__WORK TASK__. Every record below needs to be set down exactly. Pictures do not belong in the copy.

__DATA IN THIS EXERCISE__.
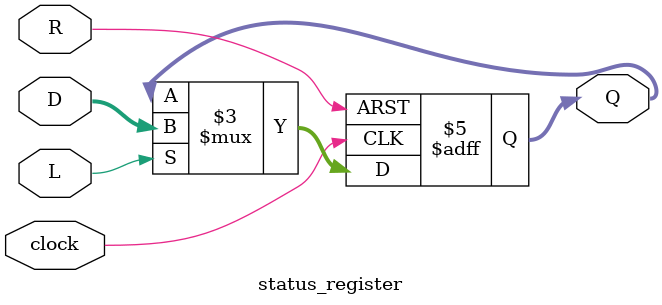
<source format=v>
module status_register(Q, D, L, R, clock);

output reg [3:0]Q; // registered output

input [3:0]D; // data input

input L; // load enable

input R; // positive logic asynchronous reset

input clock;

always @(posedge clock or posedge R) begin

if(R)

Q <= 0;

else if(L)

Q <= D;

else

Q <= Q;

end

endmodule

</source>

__EXERCISE SOLUTION__.
<source format=v>
module status_register(Q, D, L, R, clock);

output reg [3:0]Q; // registered output

input [3:0]D; // data input

input L; // load enable

input R; // positive logic asynchronous reset

input clock;

always @(posedge clock or posedge R) begin

if(R)

Q <= 0;

else if(L)

Q <= D;

else

Q <= Q;

end

endmodule

</source>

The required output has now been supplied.